───── Materials provided ─────
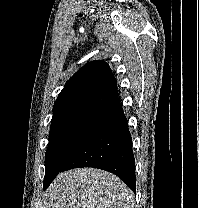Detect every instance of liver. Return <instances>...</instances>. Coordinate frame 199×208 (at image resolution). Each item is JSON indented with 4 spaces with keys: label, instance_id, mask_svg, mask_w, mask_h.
I'll use <instances>...</instances> for the list:
<instances>
[{
    "label": "liver",
    "instance_id": "6515ba94",
    "mask_svg": "<svg viewBox=\"0 0 199 208\" xmlns=\"http://www.w3.org/2000/svg\"><path fill=\"white\" fill-rule=\"evenodd\" d=\"M45 208H134V198L112 173L78 168L57 175L46 190Z\"/></svg>",
    "mask_w": 199,
    "mask_h": 208
}]
</instances>
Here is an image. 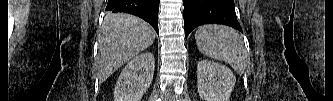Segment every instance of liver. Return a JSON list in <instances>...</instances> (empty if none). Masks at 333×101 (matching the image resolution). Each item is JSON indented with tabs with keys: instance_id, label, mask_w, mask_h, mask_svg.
Instances as JSON below:
<instances>
[{
	"instance_id": "liver-1",
	"label": "liver",
	"mask_w": 333,
	"mask_h": 101,
	"mask_svg": "<svg viewBox=\"0 0 333 101\" xmlns=\"http://www.w3.org/2000/svg\"><path fill=\"white\" fill-rule=\"evenodd\" d=\"M155 31L147 22L125 13L108 14L101 27L95 61L100 82L149 47Z\"/></svg>"
}]
</instances>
─────
Given task:
Output the listing from its first line through the line holding "I'll use <instances>...</instances>", both included, as a Markdown table with the columns Row and Line. Skip blank lines and omit the pictures.

In response:
| Row | Line |
|---|---|
| 1 | Detect every instance of liver. Return <instances>...</instances>. Coordinate frame 199×208 (at image resolution). Each item is JSON indented with 4 spaces with keys: label, instance_id, mask_svg, mask_w, mask_h. |
| 2 | I'll use <instances>...</instances> for the list: |